Aleziah Tolkein Spiers, 30, was discharged from the Australian Army after serving two years as a rifleman before turning to a survivalist lifestyle on his then-father-in-law's property at Clarkefield, in central Victoria.
While preparing for an apocalyptic or worldwide catastrophic event Spiers built a community of survivalist friends and ran regular workshops teaching activities and skills he learned from the internet.
Through that network he met a 62-year-old man with motor neurone disease, who began bringing him tools, farm equipment and motorbikes for the property.
He also brought firearms, which Spiers stored in a shipping container and under floorboards in a shearing shed.
Among 16 firearms found during police raids in July were three machine guns, multiple semi-automatic rifles, including one that had been shortened, and several single barrel bolt action rifles.
A semi-automatic handgun was also found in Spiers' bedroom, prosecutor Zoran Petric told the Victorian County Court on Wednesday.
Police searches of the property had to be suspended overnight for safety reasons, but also uncovered knives and chemicals that could be combined to make explosives.
Spiers pleaded guilty to firearms charges, also confessing he possessed daggers, a slingshot with ball bearings, a handheld crossbow, a sword, a nunchaku and an extendable baton.
He admitted storing, cleaning and even restoring some of the weapons. There was no allegation he had fired the guns.

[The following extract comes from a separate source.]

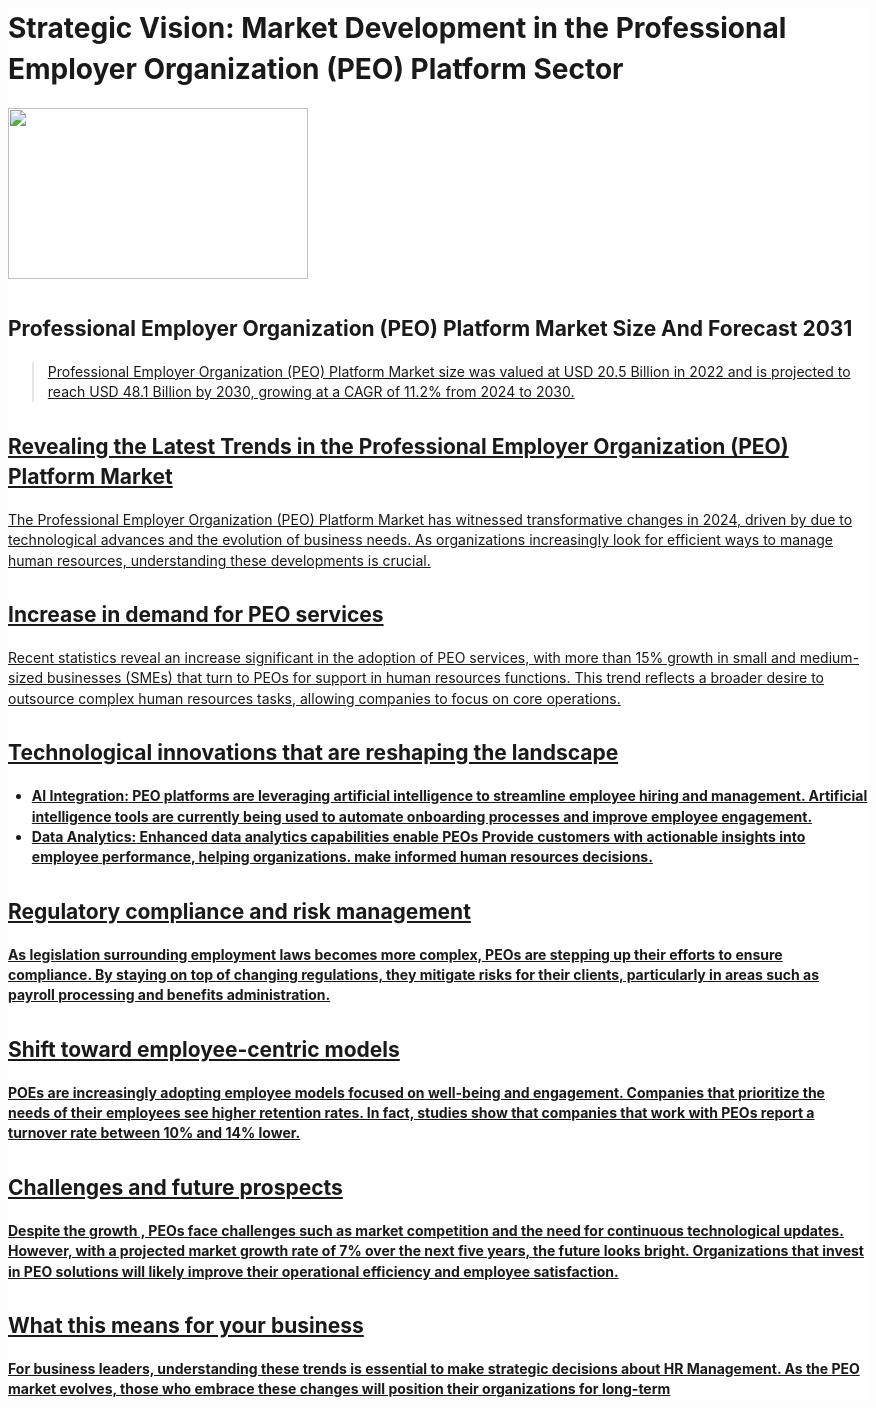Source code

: <h1>Strategic Vision: Market Development in the Professional Employer Organization (PEO) Platform Sector</h1><img src="https://ffe5etoiles.com/wp-content/uploads/2025/01/MST7-300x171.png" alt="" width="300" height="171" class="aligncenter size-medium wp-image-105565" /><h2>Professional Employer Organization (PEO) Platform Market Size And Forecast 2031</h2><blockquote><p><p><a href="https://www.verifiedmarketreports.com/download-sample/?rid=342410&utm_source=Github&utm_medium=378" target="_blank">Professional Employer Organization (PEO) Platform Market size was valued at USD 20.5 Billion in 2022 and is projected to reach USD 48.1 Billion by 2030, growing at a CAGR of 11.2% from 2024 to 2030.</strong></span></p></p></blockquote><h2>Revealing the Latest Trends in the Professional Employer Organization (PEO) Platform Market</h2><p>The Professional Employer Organization (PEO) Platform Market has witnessed transformative changes in 2024, driven by ​​due to technological advances and the evolution of business needs. As organizations increasingly look for efficient ways to manage human resources, understanding these developments is crucial.</p><h2>Increase in demand for PEO services</h2><p>Recent statistics reveal an increase significant in the adoption of PEO services, with more than 15% growth in small and medium-sized businesses (SMEs) that turn to PEOs for support in human resources functions. This trend reflects a broader desire to outsource complex human resources tasks, allowing companies to focus on core operations.</p><h2>Technological innovations that are reshaping the landscape</h2><ul><li ><strong>AI Integration:</ strong> PEO platforms are leveraging artificial intelligence to streamline employee hiring and management. Artificial intelligence tools are currently being used to automate onboarding processes and improve employee engagement.</li><li><strong>Data Analytics:</strong> Enhanced data analytics capabilities enable PEOs Provide customers with actionable insights into employee performance, helping organizations. make informed human resources decisions.</li></ul><h2>Regulatory compliance and risk management</h2><p>As legislation surrounding employment laws becomes more complex, PEOs are stepping up their efforts to ensure compliance. By staying on top of changing regulations, they mitigate risks for their clients, particularly in areas such as payroll processing and benefits administration.</p><h2>Shift toward employee-centric models</h2><p >POEs are increasingly adopting employee models focused on well-being and engagement. Companies that prioritize the needs of their employees see higher retention rates. In fact, studies show that companies that work with PEOs report a turnover rate between 10% and 14% lower.</p><h2>Challenges and future prospects</h2><p>Despite the growth , PEOs face challenges such as market competition and the need for continuous technological updates. However, with a projected market growth rate of 7% over the next five years, the future looks bright. Organizations that invest in PEO solutions will likely improve their operational efficiency and employee satisfaction.</p><h2>What this means for your business</h2><p>For business leaders, understanding these trends is essential to make strategic decisions about HR Management. As the PEO market evolves, those who embrace these changes will position their organizations for long-term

When interviewed by police, Spiers said he believed the farm would be a good place to "bug out in the event of an apocalypse-type scenario" and while he never fired the guns he believed he would know how to if he sat down with one because he had cleaned several of them.
His barrister Timothy Fitzpatrick said while someone could look at Spiers with the number of weapons he had and draw a negative impression, scratching beneath the surface would reveal a man who was willing to help others.
In 2015 he was awarded a bravery medal for swimming 250 metres at Frankston Beach to help rescue a woman, spending an hour in the water with another man to keep her afloat before more help arrived.
He acknowledged Spiers' survivalist lifestyle wasn't for everybody, but it was a choice for many people.
Judge Michael Tinney raised concerns that Spiers was a man conducting survivalist training with a stockpile of weapons and ammunition, while also having received military training and harbouring desires to be in the special forces, Australian Federal Police and counter terrorism.
"He's not in any of those - he's a person who, undoubtedly on the materials, has had some level of fantasy about apocalyptic scenarios and doomsday," he said.
He said experts noted that he made decisions based on his failed attempts at a military and law enforcement career, and a lack of trajectory toward the life he desired.
His survivalist lifestyle and other endeavours, underpinned by the immature fantasies of his prowess, appeared in part motivated by a dysfunctional need to boost his self-esteem, by placing him in a position as a leader admired by others, they said.
Spiers will be sentenced at a later date.